There are tons of sites out there with free graphics. You can find a bunch of these sites through freepik.com. It seems that 99% of these graphics use the CC Attribution 3.0 license. I’m wondering what the deal really is with these graphics, and the sites they are hosted on and their licences. I can understand if you are using someone’s photo from Flickr or a free web template that you would put some attribution in the caption or footer. But when you are using one vector icon on a website or using a Photoshop pattern as a small part of some larger graphic… are people really expected to attribute that somewhere? I find it hard to imagine that people are carefully attributing things every time they use these graphics. Some of these graphics appear for download on multiple sites and they don’t even attribute each other. How do I know that the CC license is real and not just a default license applied to every graphic on a particular site?

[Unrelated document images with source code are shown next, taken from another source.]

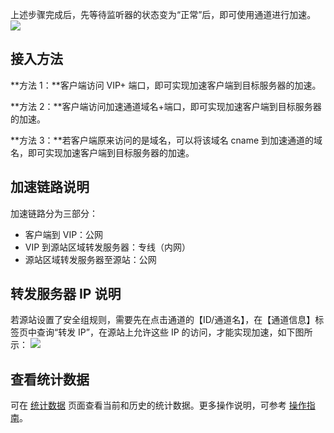 上述步骤完成后，先等待监听器的状态变为“正常”后，即可使用通道进行加速。
![](http://imgcache.tcecqpoc.fsphere.cn/image/mc.qcloudimg.com/static/img/666877d9771c4fff446696e0b5f54798/image.png)

## 接入方法
**方法 1：**客户端访问 VIP+ 端口，即可实现加速客户端到目标服务器的加速。

**方法 2：**客户端访问加速通道域名+端口，即可实现加速客户端到目标服务器的加速。

**方法 3：**若客户端原来访问的是域名，可以将该域名 cname 到加速通道的域名，即可实现加速客户端到目标服务器的加速。

## 加速链路说明
加速链路分为三部分：

- 客户端到 VIP：公网
- VIP 到源站区域转发服务器：专线（内网）
- 源站区域转发服务器至源站：公网

## 转发服务器 IP 说明
若源站设置了安全组规则，需要先在点击通道的【ID/通道名】，在【通道信息】标签页中查询“转发 IP”，在源站上允许这些 IP 的访问，才能实现加速，如下图所示：
![](http://imgcache.tcecqpoc.fsphere.cn/image/mc.qcloudimg.com/static/img/42d9b2dcca3ce000511a72d24d7a447b/image.png)

## 查看统计数据

可在 [统计数据](http://console.tce.fsphere.cn/gaap/data) 页面查看当前和历史的统计数据。更多操作说明，可参考 [操作指南]()。
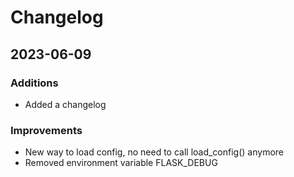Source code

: # Changelog

## 2023-06-09

### Additions
- Added a changelog

### Improvements
- New way to load config, no need to call load_config() anymore
- Removed environment variable FLASK_DEBUG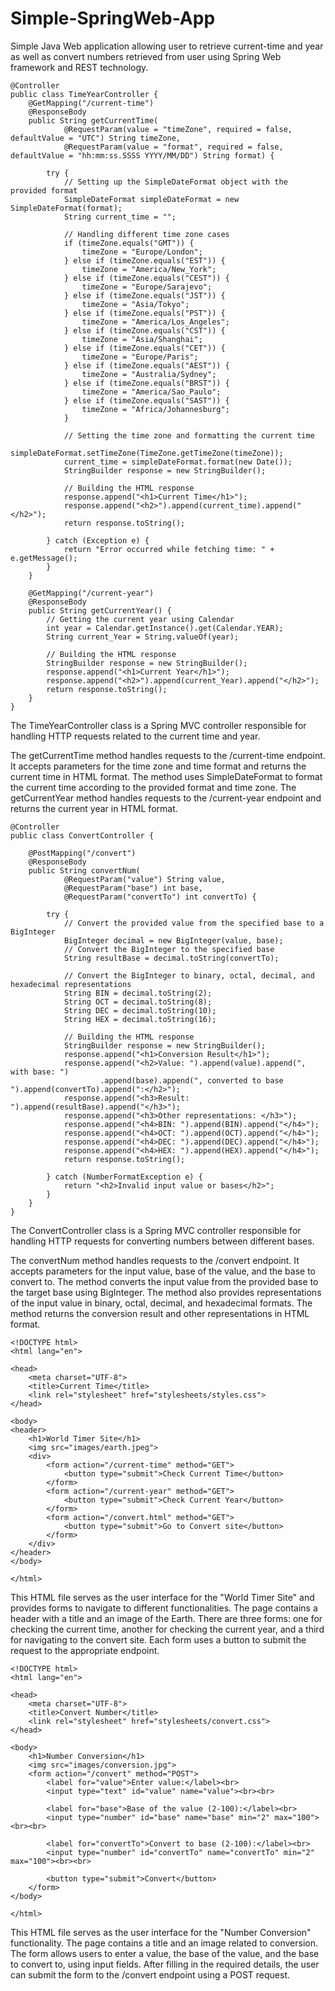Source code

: # Simple-SpringWeb-App
Simple Java Web application allowing user to retrieve current-time and year as well as convert numbers retrieved from user using Spring Web framework and REST technology.

    @Controller
    public class TimeYearController {
        @GetMapping("/current-time")
        @ResponseBody
        public String getCurrentTime(
                @RequestParam(value = "timeZone", required = false, defaultValue = "UTC") String timeZone,
                @RequestParam(value = "format", required = false, defaultValue = "hh:mm:ss.SSSS YYYY/MM/DD") String format) {
    
            try {
                // Setting up the SimpleDateFormat object with the provided format
                SimpleDateFormat simpleDateFormat = new SimpleDateFormat(format);
                String current_time = "";
    
                // Handling different time zone cases
                if (timeZone.equals("GMT")) {
                    timeZone = "Europe/London";
                } else if (timeZone.equals("EST")) {
                    timeZone = "America/New_York";
                } else if (timeZone.equals("CEST")) {
                    timeZone = "Europe/Sarajevo";
                } else if (timeZone.equals("JST")) {
                    timeZone = "Asia/Tokyo";
                } else if (timeZone.equals("PST")) {
                    timeZone = "America/Los_Angeles";
                } else if (timeZone.equals("CST")) {
                    timeZone = "Asia/Shanghai";
                } else if (timeZone.equals("CET")) {
                    timeZone = "Europe/Paris";
                } else if (timeZone.equals("AEST")) {
                    timeZone = "Australia/Sydney";
                } else if (timeZone.equals("BRST")) {
                    timeZone = "America/Sao_Paulo";
                } else if (timeZone.equals("SAST")) {
                    timeZone = "Africa/Johannesburg";
                }
    
                // Setting the time zone and formatting the current time
                simpleDateFormat.setTimeZone(TimeZone.getTimeZone(timeZone));
                current_time = simpleDateFormat.format(new Date());
                StringBuilder response = new StringBuilder();
    
                // Building the HTML response
                response.append("<h1>Current Time</h1>");
                response.append("<h2>").append(current_time).append("</h2>");
                return response.toString();
    
            } catch (Exception e) {
                return "Error occurred while fetching time: " + e.getMessage();
            }
        }
    
        @GetMapping("/current-year")
        @ResponseBody
        public String getCurrentYear() {
            // Getting the current year using Calendar
            int year = Calendar.getInstance().get(Calendar.YEAR);
            String current_Year = String.valueOf(year);
    
            // Building the HTML response
            StringBuilder response = new StringBuilder();
            response.append("<h1>Current Year</h1>");
            response.append("<h2>").append(current_Year).append("</h2>");
            return response.toString();
        }
    }

The TimeYearController class is a Spring MVC controller responsible for handling HTTP requests related to the current time and year.

The getCurrentTime method handles requests to the /current-time endpoint. It accepts parameters for the time zone and time format and returns the current time in HTML format.
The method uses SimpleDateFormat to format the current time according to the provided format and time zone.
The getCurrentYear method handles requests to the /current-year endpoint and returns the current year in HTML format.

    @Controller
    public class ConvertController {
    
        @PostMapping("/convert")
        @ResponseBody
        public String convertNum(
                @RequestParam("value") String value,
                @RequestParam("base") int base,
                @RequestParam("convertTo") int convertTo) {
    
            try {
                // Convert the provided value from the specified base to a BigInteger
                BigInteger decimal = new BigInteger(value, base);
                // Convert the BigInteger to the specified base
                String resultBase = decimal.toString(convertTo);
    
                // Convert the BigInteger to binary, octal, decimal, and hexadecimal representations
                String BIN = decimal.toString(2);
                String OCT = decimal.toString(8);
                String DEC = decimal.toString(10);
                String HEX = decimal.toString(16);
    
                // Building the HTML response
                StringBuilder response = new StringBuilder();
                response.append("<h1>Conversion Result</h1>");
                response.append("<h2>Value: ").append(value).append(", with base: ")
                        .append(base).append(", converted to base ").append(convertTo).append(":</h2>");
                response.append("<h3>Result: ").append(resultBase).append("</h3>");
                response.append("<h3>Other representations: </h3>");
                response.append("<h4>BIN: ").append(BIN).append("</h4>");
                response.append("<h4>OCT: ").append(OCT).append("</h4>");
                response.append("<h4>DEC: ").append(DEC).append("</h4>");
                response.append("<h4>HEX: ").append(HEX).append("</h4>");
                return response.toString();
    
            } catch (NumberFormatException e) {
                return "<h2>Invalid input value or bases</h2>";
            }
        }
    }

The ConvertController class is a Spring MVC controller responsible for handling HTTP requests for converting numbers between different bases.

The convertNum method handles requests to the /convert endpoint. It accepts parameters for the input value, base of the value, and the base to convert to.
The method converts the input value from the provided base to the target base using BigInteger.
The method also provides representations of the input value in binary, octal, decimal, and hexadecimal formats.
The method returns the conversion result and other representations in HTML format.

    <!DOCTYPE html>
    <html lang="en">
    
    <head>
        <meta charset="UTF-8">
        <title>Current Time</title>
        <link rel="stylesheet" href="stylesheets/styles.css">
    </head>
    
    <body>
    <header>
        <h1>World Timer Site</h1>
        <img src="images/earth.jpeg">
        <div>
            <form action="/current-time" method="GET">
                <button type="submit">Check Current Time</button>
            </form>
            <form action="/current-year" method="GET">
                <button type="submit">Check Current Year</button>
            </form>
            <form action="/convert.html" method="GET">
                <button type="submit">Go to Convert site</button>
            </form>
        </div>
    </header>
    </body>
    
    </html>
    
This HTML file serves as the user interface for the "World Timer Site" and provides forms to navigate to different functionalities.
The page contains a header with a title and an image of the Earth.
There are three forms: one for checking the current time, another for checking the current year, and a third for navigating to the convert site.
Each form uses a button to submit the request to the appropriate endpoint.

    <!DOCTYPE html>
    <html lang="en">
    
    <head>
        <meta charset="UTF-8">
        <title>Convert Number</title>
        <link rel="stylesheet" href="stylesheets/convert.css">
    </head>
    
    <body>
        <h1>Number Conversion</h1>
        <img src="images/conversion.jpg">
        <form action="/convert" method="POST">
            <label for="value">Enter value:</label><br>
            <input type="text" id="value" name="value"><br><br>
    
            <label for="base">Base of the value (2-100):</label><br>
            <input type="number" id="base" name="base" min="2" max="100"><br><br>
    
            <label for="convertTo">Convert to base (2-100):</label><br>
            <input type="number" id="convertTo" name="convertTo" min="2" max="100"><br><br>
    
            <button type="submit">Convert</button>
        </form>
    </body>
    
    </html>

This HTML file serves as the user interface for the "Number Conversion" functionality.
The page contains a title and an image related to conversion.
The form allows users to enter a value, the base of the value, and the base to convert to, using input fields.
After filling in the required details, the user can submit the form to the /convert endpoint using a POST request.
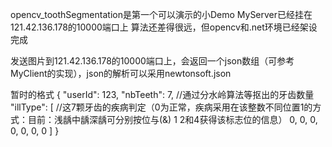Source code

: opencv_toothSegmentation是第一个可以演示的小Demo
MyServer已经挂在121.42.136.178的10000端口上
算法还差得很远，但opencv和.net环境已经架设完成

发送图片到121.42.136.178的10000端口上，会返回一个json数组（可参考MyClient的实现），json的解析可以采用newtonsoft.json

暂时的格式
{
  "userId": 123,
  "nbTeeth": 7,   //通过分水岭算法等抠出的牙齿数量
  "illType": [    //这7颗牙齿的疾病判定（0为正常，疾病采用在该整数不同位置1的方式：目前：浅龋中龋深龋可分别按位与(&) 1 2和4获得该标志位的信息）
    0,
    0,
    0,
    0,
    0,
    0,
    0
  ]
}
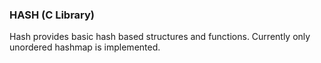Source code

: ### HASH (C Library)

Hash provides basic hash based structures and functions. Currently only unordered hashmap is implemented.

My real question is: in the context of using one or two different graphics from these free sites as minor elements in a web or graphic design, is it really necessary to attribute someone, and if so, how do I know who I should really attribute?
It’s absolutely necessary to attribute any third party graphics that your site utilizes as specified by the license agreement. Just because there might be other sites out there not properly attributing artwork doesn’t make it okay at all. If the icon is so “basic” or “minor” that you think it’s silly to give attribution, then consider just creating the artwork you require yourself.
Whether or not the site you’re downloading the art from has the rights to distribute the files under a CC license is certainly a judgement call. Does the site look sketchy and contain stock artwork that you can find on more “legitimate” sites for a paid license? Probably best to avoid it. It’s in your best interest to protect yourself in these cases, exercise due diligence to confirm the legitimacy of the license so that you have plausible deniability if any issues do crop up down the road.
The biggest re-assurance that you’re safe to proceed is if the site lists the actual author (and even better, links to their personal web page). If you can trace the origin back to an actual person, the chances are better that the CC license is legitimate and not just ripped from another website.